I've just logged on and I got your post. Thank you, XXXXX XXXXX wanted to say Hi before I read it, though now it has gone by, I wish I'd read it before. I've had my head in the ground this week I don't know whether I'm coming or going. I have missed you so much but have been unable to log on.
I'm back now, not doing too well, I'll try to tell you in a few. How are you?
Thank you so much Kate,
that's a good idea, I'll look back (hey! it's nearly 2 years- wow!) over some old posts tomorrow :) I've just read my post above again and see that i have at least 2 sentences that were unfinished, left hanging. that's not like me, a sign of the muddle inside!
I am still finding it hard to come to terms with what he is really like, but wouldn't even be half way there if I didn't have so much support. When Helen was telling me what he had proposed, it was so matter of fact, she couldn't reveal how she felt, it was as if it was a totally normal thing for him to have asked for, that there would be no reason for me to question whether he was right or wrong, that was what he'd said and I should accept it. That really unnerved me. I wanted to go straight to Adele for her to sort my thoughts out, but I just put her in my head instead and heard her talking to me, telling me how utterly out of order and absurd he is.
Sam got his results for his January exams today. 2 x 'U' (unclassified) and a D. Not so good :(
Goodnight Kate. Talk tomorrow
I hope you are OK... I want to say something positive but can't... maybe why I couldn't write all week....
I'm crashing somewhat this week and dragging myself through just coping with what is necessary and trying to rest otherwise but not succeeding (I lie down and close my eyes for what seems like a long time but I don't feel better for it). I'm out of sleep meds and having bad bad nights, must see dr tomorrow but you know me.

Collected data:
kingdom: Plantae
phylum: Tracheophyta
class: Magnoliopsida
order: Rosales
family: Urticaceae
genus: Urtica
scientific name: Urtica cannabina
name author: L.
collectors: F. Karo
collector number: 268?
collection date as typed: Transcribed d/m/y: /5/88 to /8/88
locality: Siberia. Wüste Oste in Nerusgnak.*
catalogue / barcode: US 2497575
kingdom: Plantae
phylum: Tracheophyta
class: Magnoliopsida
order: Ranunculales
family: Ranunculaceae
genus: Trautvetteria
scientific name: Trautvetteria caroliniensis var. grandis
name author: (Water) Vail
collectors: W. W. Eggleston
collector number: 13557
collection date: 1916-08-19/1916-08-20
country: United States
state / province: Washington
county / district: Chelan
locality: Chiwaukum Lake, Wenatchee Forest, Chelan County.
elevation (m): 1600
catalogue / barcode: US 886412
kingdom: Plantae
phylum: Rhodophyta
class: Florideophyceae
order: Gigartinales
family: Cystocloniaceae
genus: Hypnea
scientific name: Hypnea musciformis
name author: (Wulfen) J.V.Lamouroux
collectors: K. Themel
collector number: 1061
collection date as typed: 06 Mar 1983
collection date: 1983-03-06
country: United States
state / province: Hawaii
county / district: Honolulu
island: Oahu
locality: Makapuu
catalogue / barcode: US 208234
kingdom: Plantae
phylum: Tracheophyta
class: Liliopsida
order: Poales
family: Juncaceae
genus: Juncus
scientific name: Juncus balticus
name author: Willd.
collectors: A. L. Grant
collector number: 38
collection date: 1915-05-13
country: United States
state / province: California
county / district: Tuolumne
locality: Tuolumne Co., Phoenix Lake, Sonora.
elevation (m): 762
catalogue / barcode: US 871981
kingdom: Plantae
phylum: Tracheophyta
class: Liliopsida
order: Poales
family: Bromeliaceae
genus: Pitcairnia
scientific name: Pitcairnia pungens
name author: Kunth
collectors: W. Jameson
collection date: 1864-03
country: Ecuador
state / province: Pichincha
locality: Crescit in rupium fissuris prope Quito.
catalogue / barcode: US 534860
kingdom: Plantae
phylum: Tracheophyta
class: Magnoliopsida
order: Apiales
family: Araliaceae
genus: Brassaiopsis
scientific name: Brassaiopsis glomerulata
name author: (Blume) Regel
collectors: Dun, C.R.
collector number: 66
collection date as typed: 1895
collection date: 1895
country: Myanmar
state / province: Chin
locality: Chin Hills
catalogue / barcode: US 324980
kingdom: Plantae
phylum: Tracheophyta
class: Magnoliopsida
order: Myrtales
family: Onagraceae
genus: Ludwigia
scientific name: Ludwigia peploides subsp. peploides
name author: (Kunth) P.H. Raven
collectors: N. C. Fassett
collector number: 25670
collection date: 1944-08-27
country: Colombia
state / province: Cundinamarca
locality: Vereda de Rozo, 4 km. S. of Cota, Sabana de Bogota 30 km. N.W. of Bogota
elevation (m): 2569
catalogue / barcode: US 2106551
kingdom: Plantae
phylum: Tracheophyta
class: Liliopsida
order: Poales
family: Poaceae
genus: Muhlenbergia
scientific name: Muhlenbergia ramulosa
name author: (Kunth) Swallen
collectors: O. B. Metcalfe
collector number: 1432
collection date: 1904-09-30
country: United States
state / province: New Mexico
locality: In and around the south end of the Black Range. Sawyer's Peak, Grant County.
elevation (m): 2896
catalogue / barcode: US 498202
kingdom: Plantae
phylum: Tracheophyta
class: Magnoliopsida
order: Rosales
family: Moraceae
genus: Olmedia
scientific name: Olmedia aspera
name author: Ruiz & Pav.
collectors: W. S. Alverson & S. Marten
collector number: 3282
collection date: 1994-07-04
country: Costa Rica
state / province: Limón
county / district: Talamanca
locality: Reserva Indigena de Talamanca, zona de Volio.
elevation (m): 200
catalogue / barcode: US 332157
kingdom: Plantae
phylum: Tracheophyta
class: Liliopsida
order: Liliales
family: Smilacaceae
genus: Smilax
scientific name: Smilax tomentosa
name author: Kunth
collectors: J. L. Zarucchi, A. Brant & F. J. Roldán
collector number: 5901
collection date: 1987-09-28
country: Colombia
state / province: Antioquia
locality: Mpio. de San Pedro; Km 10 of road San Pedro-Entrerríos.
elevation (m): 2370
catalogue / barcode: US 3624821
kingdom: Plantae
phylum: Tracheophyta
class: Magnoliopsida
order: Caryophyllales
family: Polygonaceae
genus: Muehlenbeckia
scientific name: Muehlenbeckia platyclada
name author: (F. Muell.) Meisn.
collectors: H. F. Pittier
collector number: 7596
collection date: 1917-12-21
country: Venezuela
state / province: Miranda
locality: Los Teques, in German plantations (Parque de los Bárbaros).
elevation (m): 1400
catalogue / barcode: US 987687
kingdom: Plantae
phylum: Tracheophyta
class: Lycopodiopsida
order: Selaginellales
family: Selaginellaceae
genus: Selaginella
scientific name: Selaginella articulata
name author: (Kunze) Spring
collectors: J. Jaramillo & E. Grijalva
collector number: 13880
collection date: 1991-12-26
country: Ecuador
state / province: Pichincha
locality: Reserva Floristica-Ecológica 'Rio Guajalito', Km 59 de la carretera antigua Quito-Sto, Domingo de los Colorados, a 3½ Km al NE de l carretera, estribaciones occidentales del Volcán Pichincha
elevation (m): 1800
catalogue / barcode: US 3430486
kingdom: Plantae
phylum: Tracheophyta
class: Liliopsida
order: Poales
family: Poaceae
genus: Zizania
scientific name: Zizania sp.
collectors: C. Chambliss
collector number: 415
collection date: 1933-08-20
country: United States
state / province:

PROBLEM A —
Answer these questions from the posts:
(i) What results did Sam get for his January exams?
(ii) To whom did the writer want to go straight to have their thoughts sorted out?
(iii) What has the writer run out of?
PROBLEM B — Can you reproduce the part of the posts starting with "Thank you so" and going on through "the muddle inside!"?
Rely only on the posts to answer.

TASK RESPONSE A —
(i) 2 x 'U' (unclassified) and a D.
(ii) Adele.
(iii) Sleep meds.

TASK RESPONSE B —
Thank you so much Kate,
that's a good idea, I'll look back (hey! it's nearly 2 years- wow!) over some old posts tomorrow :) I've just read my post above again and see that i have at least 2 sentences that were unfinished, left hanging. that's not like me, a sign of the muddle inside!